PROVIDED RECORDS Start Marker
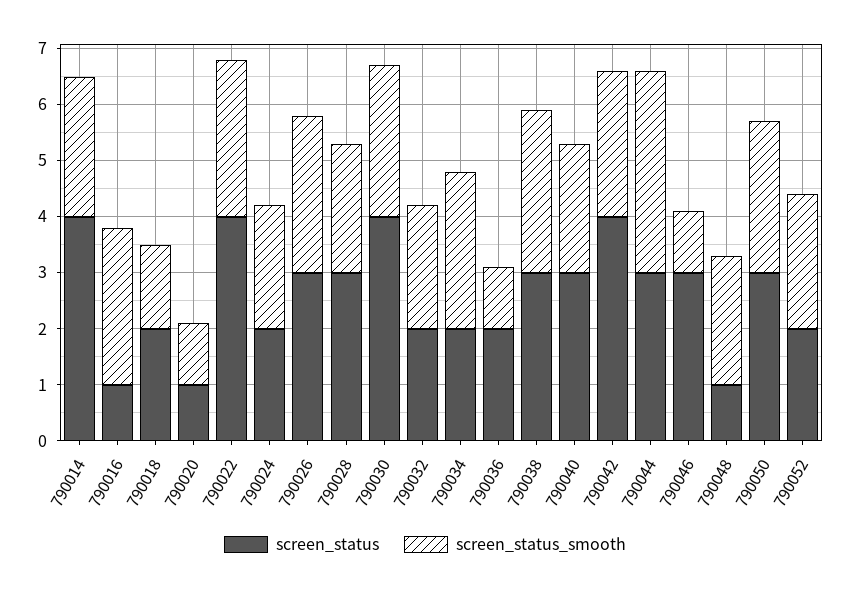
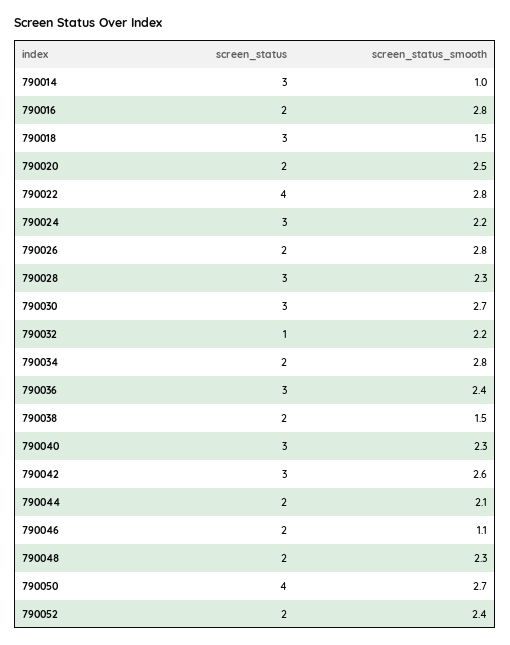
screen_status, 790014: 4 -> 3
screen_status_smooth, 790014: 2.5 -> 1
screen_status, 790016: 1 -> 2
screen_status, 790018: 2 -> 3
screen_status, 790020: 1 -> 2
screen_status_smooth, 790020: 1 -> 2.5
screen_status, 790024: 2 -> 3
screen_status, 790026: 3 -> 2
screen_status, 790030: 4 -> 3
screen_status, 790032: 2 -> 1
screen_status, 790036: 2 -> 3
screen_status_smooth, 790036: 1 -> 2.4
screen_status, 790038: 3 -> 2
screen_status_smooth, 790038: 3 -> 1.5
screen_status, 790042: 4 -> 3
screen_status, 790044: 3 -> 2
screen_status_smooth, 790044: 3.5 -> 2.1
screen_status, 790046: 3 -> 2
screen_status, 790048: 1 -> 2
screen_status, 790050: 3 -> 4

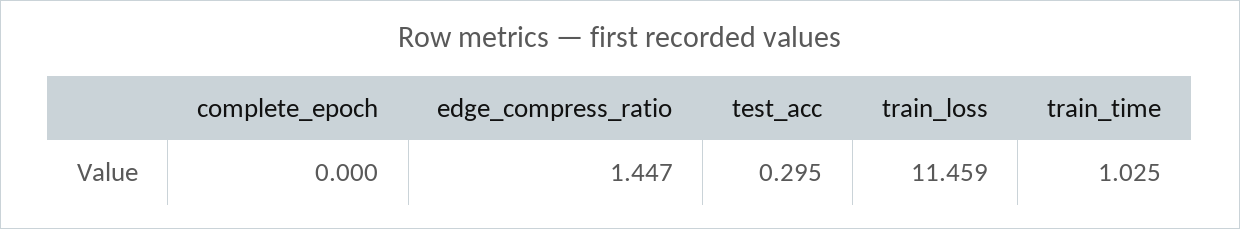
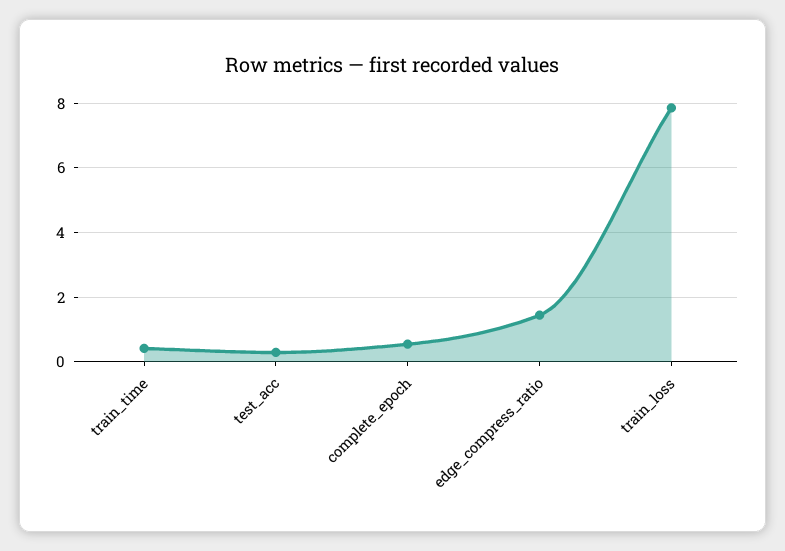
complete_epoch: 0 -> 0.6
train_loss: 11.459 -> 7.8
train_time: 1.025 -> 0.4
PROVIDED RECORDS End Marker
▸ TASK REQUIREMENTS: Please copy only the lines from the one that contains "screen_status, 790046: 3 -> 2" through the last line of the records, exactly, and keep every picture out of the copy.

▸ REPLY TO THE TASK:
screen_status, 790046: 3 -> 2
screen_status, 790048: 1 -> 2
screen_status, 790050: 3 -> 4

complete_epoch: 0 -> 0.6
train_loss: 11.459 -> 7.8
train_time: 1.025 -> 0.4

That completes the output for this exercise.